For instance, according to the Mesoamerican Long Count calendar, Friday is the end of a 5,125-year-cycle. It's a date some believe will usher Armageddon, effectively annihilating our universe.
Like I said, there are worse things. But you couldn't have told me that Sunday night.
After driving seven hours through hard rain from the edge of northwestern Kentucky to visit friends, a sizable leak was not a welcoming sight.
The rain was dripping down from a corner of the skylight, splattering on the hardwood floor, and a small water stain had already begun to form along the ceiling.
It was a problem that had actually started months earlier when I first noticed it in the attic, but the water had never gotten into the office before.

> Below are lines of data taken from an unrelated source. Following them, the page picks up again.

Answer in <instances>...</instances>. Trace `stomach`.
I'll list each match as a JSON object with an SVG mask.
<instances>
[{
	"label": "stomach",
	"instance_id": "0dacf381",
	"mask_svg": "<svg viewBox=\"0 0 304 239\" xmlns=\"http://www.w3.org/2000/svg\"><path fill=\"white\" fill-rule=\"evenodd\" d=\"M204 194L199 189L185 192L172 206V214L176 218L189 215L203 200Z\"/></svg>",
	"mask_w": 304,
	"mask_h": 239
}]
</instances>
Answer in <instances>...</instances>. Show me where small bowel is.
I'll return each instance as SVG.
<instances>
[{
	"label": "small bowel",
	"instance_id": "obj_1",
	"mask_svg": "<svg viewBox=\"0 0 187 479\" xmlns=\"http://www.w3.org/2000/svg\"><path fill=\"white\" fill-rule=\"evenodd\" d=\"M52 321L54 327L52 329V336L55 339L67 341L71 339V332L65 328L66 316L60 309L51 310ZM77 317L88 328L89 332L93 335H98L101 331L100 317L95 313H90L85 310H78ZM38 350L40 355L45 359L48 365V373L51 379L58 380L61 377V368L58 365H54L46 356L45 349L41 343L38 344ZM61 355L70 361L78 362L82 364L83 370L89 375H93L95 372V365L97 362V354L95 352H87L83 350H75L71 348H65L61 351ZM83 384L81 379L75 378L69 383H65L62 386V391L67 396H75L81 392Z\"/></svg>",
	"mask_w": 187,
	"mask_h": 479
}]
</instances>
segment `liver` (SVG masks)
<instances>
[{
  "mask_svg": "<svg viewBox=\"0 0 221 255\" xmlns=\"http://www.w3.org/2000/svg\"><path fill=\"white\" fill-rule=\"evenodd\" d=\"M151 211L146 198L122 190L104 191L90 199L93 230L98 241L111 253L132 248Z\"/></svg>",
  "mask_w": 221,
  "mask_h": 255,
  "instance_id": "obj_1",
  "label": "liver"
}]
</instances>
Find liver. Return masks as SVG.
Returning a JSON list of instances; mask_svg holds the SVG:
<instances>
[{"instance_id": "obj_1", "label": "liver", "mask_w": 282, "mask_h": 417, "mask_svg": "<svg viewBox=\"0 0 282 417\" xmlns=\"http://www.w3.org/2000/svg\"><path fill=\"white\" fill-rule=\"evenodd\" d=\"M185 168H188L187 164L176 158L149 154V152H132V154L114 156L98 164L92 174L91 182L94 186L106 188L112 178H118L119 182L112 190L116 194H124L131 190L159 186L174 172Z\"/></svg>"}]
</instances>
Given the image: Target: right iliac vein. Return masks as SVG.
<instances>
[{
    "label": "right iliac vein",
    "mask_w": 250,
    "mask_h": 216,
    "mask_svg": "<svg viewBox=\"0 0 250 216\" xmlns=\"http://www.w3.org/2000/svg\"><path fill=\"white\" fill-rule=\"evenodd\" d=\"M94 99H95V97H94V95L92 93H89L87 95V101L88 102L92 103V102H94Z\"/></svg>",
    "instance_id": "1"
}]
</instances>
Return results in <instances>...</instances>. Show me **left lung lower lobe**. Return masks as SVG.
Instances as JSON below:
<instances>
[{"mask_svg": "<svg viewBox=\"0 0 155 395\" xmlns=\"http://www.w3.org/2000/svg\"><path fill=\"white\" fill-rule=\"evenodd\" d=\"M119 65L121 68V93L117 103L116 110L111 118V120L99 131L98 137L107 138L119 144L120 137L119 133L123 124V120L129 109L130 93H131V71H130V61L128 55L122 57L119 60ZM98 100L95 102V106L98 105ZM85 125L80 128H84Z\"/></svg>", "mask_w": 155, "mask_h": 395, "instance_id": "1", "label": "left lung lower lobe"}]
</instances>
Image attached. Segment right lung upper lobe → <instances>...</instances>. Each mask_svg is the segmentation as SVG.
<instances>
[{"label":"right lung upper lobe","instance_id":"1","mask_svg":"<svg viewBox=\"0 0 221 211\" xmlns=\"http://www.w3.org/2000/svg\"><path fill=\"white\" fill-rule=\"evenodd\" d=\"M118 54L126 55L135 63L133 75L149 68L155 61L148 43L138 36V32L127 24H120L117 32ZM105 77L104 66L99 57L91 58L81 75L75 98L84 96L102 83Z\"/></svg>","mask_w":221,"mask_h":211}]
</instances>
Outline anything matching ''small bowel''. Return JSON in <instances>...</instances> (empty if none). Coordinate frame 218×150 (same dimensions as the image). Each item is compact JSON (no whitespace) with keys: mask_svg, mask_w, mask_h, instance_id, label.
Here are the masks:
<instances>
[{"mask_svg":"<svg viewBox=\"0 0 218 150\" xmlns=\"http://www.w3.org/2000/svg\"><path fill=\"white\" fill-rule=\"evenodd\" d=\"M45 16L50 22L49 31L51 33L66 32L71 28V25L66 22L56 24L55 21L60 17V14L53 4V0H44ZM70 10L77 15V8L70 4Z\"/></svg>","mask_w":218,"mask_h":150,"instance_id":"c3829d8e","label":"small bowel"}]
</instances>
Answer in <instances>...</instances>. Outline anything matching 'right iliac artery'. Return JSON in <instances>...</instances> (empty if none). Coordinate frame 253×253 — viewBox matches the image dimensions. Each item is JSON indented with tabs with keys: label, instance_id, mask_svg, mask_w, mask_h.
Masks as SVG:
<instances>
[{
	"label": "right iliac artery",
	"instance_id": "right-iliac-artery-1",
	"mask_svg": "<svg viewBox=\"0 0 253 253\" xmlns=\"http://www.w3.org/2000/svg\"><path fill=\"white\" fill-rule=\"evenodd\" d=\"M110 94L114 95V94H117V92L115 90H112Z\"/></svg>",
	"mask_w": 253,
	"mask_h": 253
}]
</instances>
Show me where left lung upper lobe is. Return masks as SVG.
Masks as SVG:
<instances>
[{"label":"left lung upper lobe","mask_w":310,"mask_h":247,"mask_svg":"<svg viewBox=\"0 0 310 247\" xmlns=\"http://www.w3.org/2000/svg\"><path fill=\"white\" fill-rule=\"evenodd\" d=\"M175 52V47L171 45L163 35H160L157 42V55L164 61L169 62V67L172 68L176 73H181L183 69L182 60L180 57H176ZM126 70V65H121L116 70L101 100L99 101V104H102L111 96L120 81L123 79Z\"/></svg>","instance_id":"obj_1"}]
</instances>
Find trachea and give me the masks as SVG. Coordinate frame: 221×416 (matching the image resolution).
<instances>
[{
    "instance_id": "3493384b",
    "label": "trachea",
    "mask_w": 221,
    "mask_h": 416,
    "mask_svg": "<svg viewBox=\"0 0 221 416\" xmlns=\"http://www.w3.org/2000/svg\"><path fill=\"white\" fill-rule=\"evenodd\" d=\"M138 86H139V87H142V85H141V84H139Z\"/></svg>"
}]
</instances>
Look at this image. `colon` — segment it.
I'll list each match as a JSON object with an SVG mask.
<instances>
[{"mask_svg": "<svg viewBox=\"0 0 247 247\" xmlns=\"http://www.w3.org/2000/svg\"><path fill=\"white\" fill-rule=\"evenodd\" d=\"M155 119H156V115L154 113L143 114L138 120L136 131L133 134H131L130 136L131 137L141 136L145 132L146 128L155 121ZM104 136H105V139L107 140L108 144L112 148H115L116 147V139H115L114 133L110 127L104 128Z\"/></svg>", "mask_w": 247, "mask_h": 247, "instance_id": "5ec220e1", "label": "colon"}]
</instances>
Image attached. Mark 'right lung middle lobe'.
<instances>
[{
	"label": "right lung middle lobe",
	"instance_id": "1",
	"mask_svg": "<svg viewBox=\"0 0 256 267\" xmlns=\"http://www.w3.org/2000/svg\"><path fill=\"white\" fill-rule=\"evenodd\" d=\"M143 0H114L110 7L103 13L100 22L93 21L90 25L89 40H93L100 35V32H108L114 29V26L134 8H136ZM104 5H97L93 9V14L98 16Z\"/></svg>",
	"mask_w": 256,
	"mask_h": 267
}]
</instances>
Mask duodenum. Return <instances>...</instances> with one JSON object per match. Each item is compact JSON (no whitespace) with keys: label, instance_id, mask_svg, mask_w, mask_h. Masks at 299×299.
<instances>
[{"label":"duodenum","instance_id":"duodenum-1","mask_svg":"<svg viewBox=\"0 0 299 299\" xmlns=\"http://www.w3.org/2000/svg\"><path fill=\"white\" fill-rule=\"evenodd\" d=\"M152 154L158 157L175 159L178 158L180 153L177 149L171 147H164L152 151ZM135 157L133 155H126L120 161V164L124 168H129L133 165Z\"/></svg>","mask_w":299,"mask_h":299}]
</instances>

We'd contacted Ameriprise Insurance, but they wouldn't cover it because there was no physical evidence of a natural disaster or storm damage.
So Sunday night, I pulled down the hatch, armed with a flashlight, paper towels and tupperware bowls.
When I got up there, it was even worse than I'd imagined. There was no apparent pattern to the water that beaded and raced down the wooden beams above. Streams of liquid ran this way and that, leaving glistening trails.
I put bowls beneath the spots where it dripped to the attic floor, seeping beneath ancient piles of pink insulation and working its way down.
I padded down problem spots with mounds of paper towels. Descending the steps, I shut the hatch. It was the best that could be done for the night.
The next morning I awoke with a vague sense of dread: that feeling that all problems were not resolved before going to sleep the previous night.
Rain poured down, the tap-tap-tapping against the skylight was a sickening reminder of all the water that was likely filling the attic.
Putting on an old hoodie, I headed out to the shed. I grabbed a ladder and a big, blue tarp, and I pulled a couple bricks out from under the shed. Climbing up onto the shingles, cold rain splattered against my skin.
I began to work, looking for the source of the leak, leaning down to examine the shingles as the water soaked me from head to toe.
Toiling on the roof, it dawned on me that I was a slave to these tiny beads of water that threatened our investment. Meanwhile, if the Mayans were correct, the fate of the planet dangled precariously before a dark abyss.
How might this tarp fare against Apocalyptic fire?
Here I was, standing proud atop our home on a modest chunk of land, muddy bricks in each hand, mitigating what amounted to the worst of my problems.
It was a blessing in itself to have a roof at all, not to mention a loving family, a beautiful wife and good friends (some of whom recently put up with us for a whole weekend in Kentucky).
So, as I stood shivering in the pouring rain, I felt re-energized. Using the bricks to anchor it against the shingles, I draped the tarp over the skylight and covered the likely problem areas.
It was a band-aid to be sure, but I had to buy some time before we could come up with a real solution. And a real solution was going to cost some real money.
That is, unless, the Mayans are onto something. Does homeowner's insurance protect against the wrath of doomsday? Will Ameriprise buy me a new roof when flaming comets rain down from the sky?


Comments
Susan 5 months ago
You were wise to "buy some time" and not waste money on a roof that might not even be here come Saturday. But if it is, and you are doomed to pay for repairs, take heart in the fact that this kind of shift happens only once every 5,000 years.